Addressing the acute shortage of Russian GPs
Following from this, the incentives to become a GP are much lower in Russia than in the EU countries and it is no surprise that the average percentage of students that choose to become GPs in Russia is dwarfed by the equivalent figures in other European countries.
The question of how to address this acute shortage is paramount and attention naturally turns to the recruitment and training of Russian physicians. In Russia, training is relatively short and contained, taking 7-8 years, including medical school, a one-year internship or a two-year residency. Beyond qualification, the concept of continuous professional development is a relatively new one in Russia. The general requirement for physicians is to upgrade their qualification every 5 years through a course that lasts between 3 and 12 weeks. Until recently, this training has been provided by special postgraduate training institutions, and physicians were not able to select medical facilities in which to retrain. The drawbacks of inadequate medical education and postgraduate training along with a limited tradition of continuing professional development and low remuneration are demotivating for current, as well as future, physicians.

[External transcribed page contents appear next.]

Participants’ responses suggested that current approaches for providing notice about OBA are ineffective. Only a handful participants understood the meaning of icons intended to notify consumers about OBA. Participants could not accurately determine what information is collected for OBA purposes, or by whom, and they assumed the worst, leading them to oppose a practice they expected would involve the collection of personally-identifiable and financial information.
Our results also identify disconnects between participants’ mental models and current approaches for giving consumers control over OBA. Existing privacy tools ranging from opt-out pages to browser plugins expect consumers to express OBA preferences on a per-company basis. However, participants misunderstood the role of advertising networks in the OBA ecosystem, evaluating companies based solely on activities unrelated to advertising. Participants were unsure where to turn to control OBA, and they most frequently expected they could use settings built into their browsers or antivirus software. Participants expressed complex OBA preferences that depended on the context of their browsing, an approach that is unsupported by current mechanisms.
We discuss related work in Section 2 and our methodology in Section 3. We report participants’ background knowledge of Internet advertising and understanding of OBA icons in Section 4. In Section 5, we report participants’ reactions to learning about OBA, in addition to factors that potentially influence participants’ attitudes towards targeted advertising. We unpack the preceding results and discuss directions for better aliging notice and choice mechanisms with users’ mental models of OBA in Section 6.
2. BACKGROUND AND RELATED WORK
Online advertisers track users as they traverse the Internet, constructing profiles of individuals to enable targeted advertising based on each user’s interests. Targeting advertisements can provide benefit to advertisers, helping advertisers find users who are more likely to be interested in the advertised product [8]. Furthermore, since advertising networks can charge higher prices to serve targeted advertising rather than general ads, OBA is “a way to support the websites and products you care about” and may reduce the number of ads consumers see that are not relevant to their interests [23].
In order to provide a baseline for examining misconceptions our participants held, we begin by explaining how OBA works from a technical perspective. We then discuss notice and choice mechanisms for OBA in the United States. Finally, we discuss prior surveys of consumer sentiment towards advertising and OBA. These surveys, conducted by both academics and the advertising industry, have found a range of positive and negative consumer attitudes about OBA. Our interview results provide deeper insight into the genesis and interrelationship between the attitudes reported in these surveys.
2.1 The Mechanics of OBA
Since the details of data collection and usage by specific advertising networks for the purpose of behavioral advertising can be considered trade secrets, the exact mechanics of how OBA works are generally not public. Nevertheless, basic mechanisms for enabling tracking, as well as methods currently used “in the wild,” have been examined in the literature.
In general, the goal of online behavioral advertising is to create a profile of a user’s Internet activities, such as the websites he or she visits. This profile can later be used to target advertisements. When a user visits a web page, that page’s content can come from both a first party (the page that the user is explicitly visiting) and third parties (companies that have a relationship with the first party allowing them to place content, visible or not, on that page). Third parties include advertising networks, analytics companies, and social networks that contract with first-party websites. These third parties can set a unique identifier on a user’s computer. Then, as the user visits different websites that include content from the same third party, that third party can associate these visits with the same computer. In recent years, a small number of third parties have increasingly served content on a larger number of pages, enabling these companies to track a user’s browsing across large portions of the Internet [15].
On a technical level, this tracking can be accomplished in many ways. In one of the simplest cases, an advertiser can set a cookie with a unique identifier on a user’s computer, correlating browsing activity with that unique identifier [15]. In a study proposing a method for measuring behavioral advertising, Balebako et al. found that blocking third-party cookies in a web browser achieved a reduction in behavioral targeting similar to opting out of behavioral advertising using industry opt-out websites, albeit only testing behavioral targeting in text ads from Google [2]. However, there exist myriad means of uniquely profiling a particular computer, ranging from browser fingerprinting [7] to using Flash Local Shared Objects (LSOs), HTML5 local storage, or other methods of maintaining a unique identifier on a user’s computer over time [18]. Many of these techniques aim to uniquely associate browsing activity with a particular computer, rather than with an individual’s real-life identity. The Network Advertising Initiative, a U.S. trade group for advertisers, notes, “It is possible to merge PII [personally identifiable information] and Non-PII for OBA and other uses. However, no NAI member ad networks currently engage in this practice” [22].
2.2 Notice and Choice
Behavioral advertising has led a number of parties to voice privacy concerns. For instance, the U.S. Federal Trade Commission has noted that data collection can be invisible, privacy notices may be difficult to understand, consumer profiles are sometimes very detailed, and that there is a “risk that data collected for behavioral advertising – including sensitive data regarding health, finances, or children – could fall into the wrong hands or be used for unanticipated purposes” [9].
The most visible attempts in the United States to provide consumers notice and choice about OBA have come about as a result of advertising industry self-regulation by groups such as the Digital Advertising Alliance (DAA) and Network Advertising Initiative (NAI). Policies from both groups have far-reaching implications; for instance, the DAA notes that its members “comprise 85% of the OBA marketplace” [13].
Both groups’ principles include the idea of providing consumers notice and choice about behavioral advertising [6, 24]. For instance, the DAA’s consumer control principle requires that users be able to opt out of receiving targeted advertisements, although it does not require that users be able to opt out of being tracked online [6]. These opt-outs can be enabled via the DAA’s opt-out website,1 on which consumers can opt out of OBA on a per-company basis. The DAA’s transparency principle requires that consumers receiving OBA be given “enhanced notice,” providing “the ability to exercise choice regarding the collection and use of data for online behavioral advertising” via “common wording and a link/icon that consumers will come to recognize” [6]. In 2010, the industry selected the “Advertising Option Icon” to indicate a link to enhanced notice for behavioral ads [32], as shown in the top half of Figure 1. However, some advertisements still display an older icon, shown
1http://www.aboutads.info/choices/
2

In tackling these problems, the government has sought to address the enduring perception of physicians and nurses as under-valued and over-worked resources in three ways:
- First, by increasing salaries of physicians and nurses
- Second, by acknowledging that the physician-population ratio should be lower while the number of nurses should increase
- Third, by implementing reform of medical education and training. Developing practical skills, re-equipping university clinics, embracing health technologies, strengthening the qualification and remuneration of trainers, increasing the residency term from 2 to 5 years and finally, allowing physicians to retrain within medical facilities.

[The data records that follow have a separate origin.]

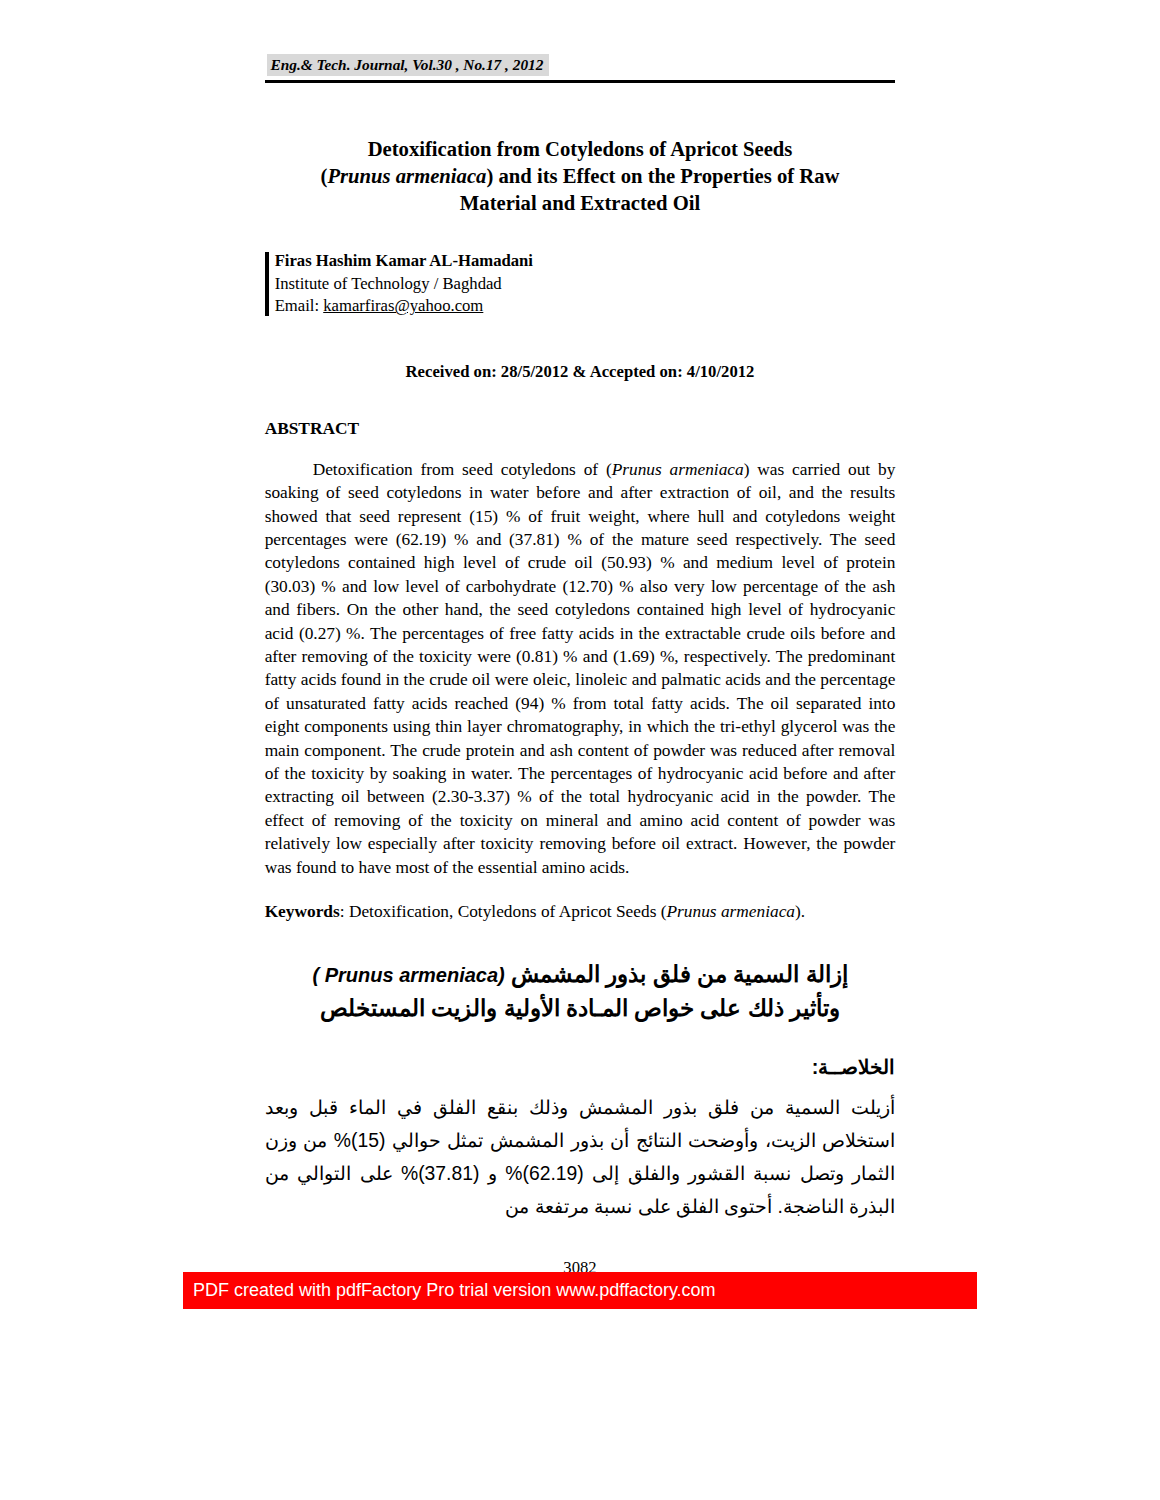Eng.& Tech. Journal, Vol.30 , No.17 , 2012
Detoxification from Cotyledons of Apricot Seeds
(Prunus armeniaca) and its Effect on the Properties of Raw
Material and Extracted Oil
Firas Hashim Kamar AL-Hamadani
Institute of Technology / Baghdad
Email: kamarfiras@yahoo.com
Received on: 28/5/2012 & Accepted on: 4/10/2012
ABSTRACT
Detoxification from seed cotyledons of (Prunus armeniaca) was carried out by soaking of seed cotyledons in water before and after extraction of oil, and the results showed that seed represent (15) % of fruit weight, where hull and cotyledons weight percentages were (62.19) % and (37.81) % of the mature seed respectively. The seed cotyledons contained high level of crude oil (50.93) % and medium level of protein (30.03) % and low level of carbohydrate (12.70) % also very low percentage of the ash and fibers. On the other hand, the seed cotyledons contained high level of hydrocyanic acid (0.27) %. The percentages of free fatty acids in the extractable crude oils before and after removing of the toxicity were (0.81) % and (1.69) %, respectively. The predominant fatty acids found in the crude oil were oleic, linoleic and palmatic acids and the percentage of unsaturated fatty acids reached (94) % from total fatty acids. The oil separated into eight components using thin layer chromatography, in which the tri-ethyl glycerol was the main component. The crude protein and ash content of powder was reduced after removal of the toxicity by soaking in water. The percentages of hydrocyanic acid before and after extracting oil between (2.30-3.37) % of the total hydrocyanic acid in the powder. The effect of removing of the toxicity on mineral and amino acid content of powder was relatively low especially after toxicity removing before oil extract. However, the powder was found to have most of the essential amino acids.
Keywords: Detoxification, Cotyledons of Apricot Seeds (Prunus armeniaca).
إزالة السمية من فلق بذور المشمش (Prunus armeniaca )
وتأثير ذلك على خواص المـادة الأولية والزيت المستخلص
الخلاصــة:
أزيلت السمية من فلق بذور المشمش وذلك بنقع الفلق في الماء قبل وبعد استخلاص الزيت، وأوضحت النتائج أن بذور المشمش تمثل حوالي (15)% من وزن الثمار وتصل نسبة القشور والفلق إلى (62.19)% و (37.81)% على التوالي من البذرة الناضجة. أحتوى الفلق على نسبة مرتفعة من
3082
PDF created with pdfFactory Pro trial version www.pdffactory.com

While laudable and ambitious, this reform agenda could have a bigger chance of tackling the problems of skill shortages and a fragmented healthcare system, by addressing:
- The model of district physicians
- The shortage of GPs in primary care facilities
- The need to shift the emphasis of care from treatment (in hospitals) to prevention (through primary care and other means)
- The requirement to disperse key roles from physicians to nurses
- The integration of e-healthcare and digital technologies into the broader policy framework
- The regional inequalities that prevail across the vast Russian territory.

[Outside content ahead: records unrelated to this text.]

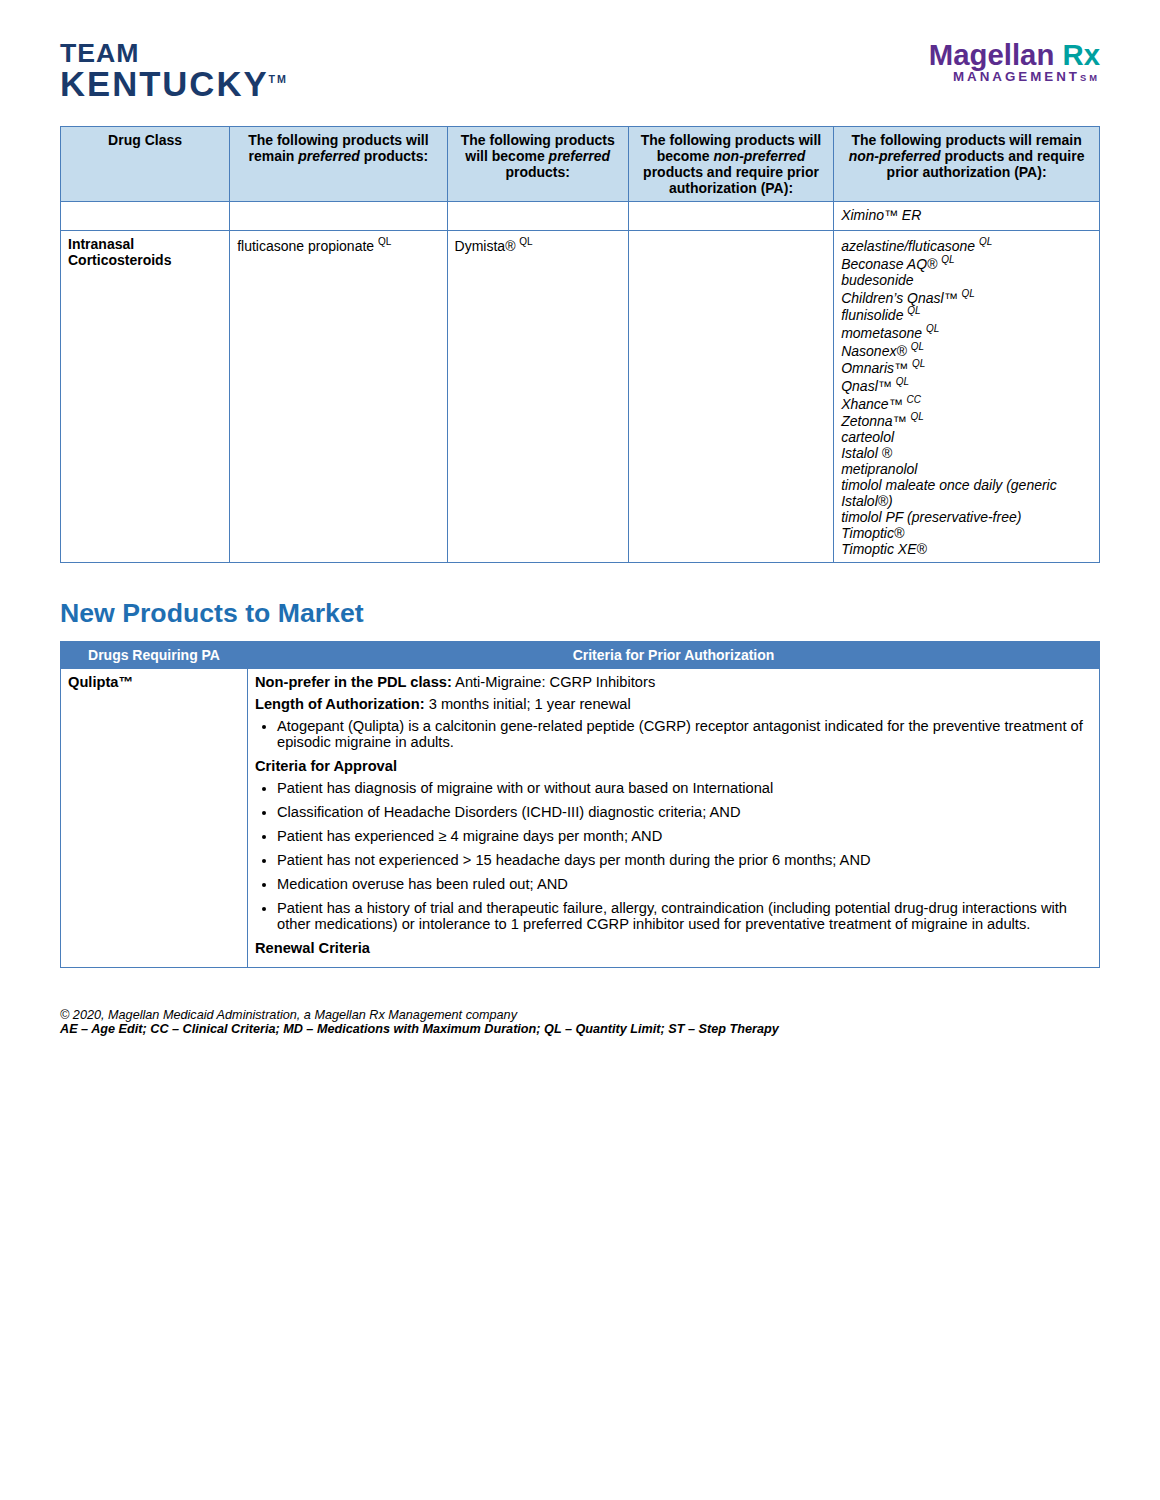TEAM
KENTUCKYTM
Magellan Rx
MANAGEMENTSM
| Drug Class | The following products will remain preferred products: | The following products will become preferred products: | The following products will become non-preferred products and require prior authorization (PA): | The following products will remain non-preferred products and require prior authorization (PA): |
| --- | --- | --- | --- | --- |
| | | | | Ximino™ ER |
| Intranasal Corticosteroids | fluticasone propionate QL | Dymista® QL | | azelastine/fluticasone QL Beconase AQ® QL budesonide Children’s Qnasl™ QL flunisolide QL mometasone QL Nasonex® QL Omnaris™ QL Qnasl™ QL Xhance™ CC Zetonna™ QL carteolol Istalol ® metipranolol timolol maleate once daily (generic Istalol®) timolol PF (preservative-free) Timoptic® Timoptic XE® |
New Products to Market
| Drugs Requiring PA | Criteria for Prior Authorization |
| --- | --- |
| Qulipta™ | Non-prefer in the PDL class: Anti-Migraine: CGRP Inhibitors Length of Authorization: 3 months initial; 1 year renewal Atogepant (Qulipta) is a calcitonin gene-related peptide (CGRP) receptor antagonist indicated for the preventive treatment of episodic migraine in adults. Criteria for Approval Patient has diagnosis of migraine with or without aura based on International Classification of Headache Disorders (ICHD-III) diagnostic criteria; AND Patient has experienced ≥ 4 migraine days per month; AND Patient has not experienced > 15 headache days per month during the prior 6 months; AND Medication overuse has been ruled out; AND Patient has a history of trial and therapeutic failure, allergy, contraindication (including potential drug-drug interactions with other medications) or intolerance to 1 preferred CGRP inhibitor used for preventative treatment of migraine in adults. Renewal Criteria |
© 2020, Magellan Medicaid Administration, a Magellan Rx Management company
AE – Age Edit; CC – Clinical Criteria; MD – Medications with Maximum Duration; QL – Quantity Limit; ST – Step Therapy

Twenty-five years after the end of the Soviet period, the desired shift towards an integrated framework of preventative primary healthcare remains a long way off and, in the current economic climate of low oil prices and economic sanctions, the healthcare financing gap which has persisted for decades will not be bridged any time soon.
More optimistically, these public-sector funding constraints will open multi-sector opportunities for e-healthcare to develop. As middle- and high-income earners increasingly turn to paid medical services and adopt care expectations prevailing in more advanced economies, providers will be forced to raise standards, improve efficiency and incorporate new global developments in prevention, diagnosis, and treatment. Innovations are already emerging to address these dynamics in Moscow and St. Petersburg. With the right policy environment, the potential efficiency gains, particularly in a country as large as Russia, are sizeable and the vision of ‘empowerment’ outlined by the Future Health Index may be less elusive than it at first appears.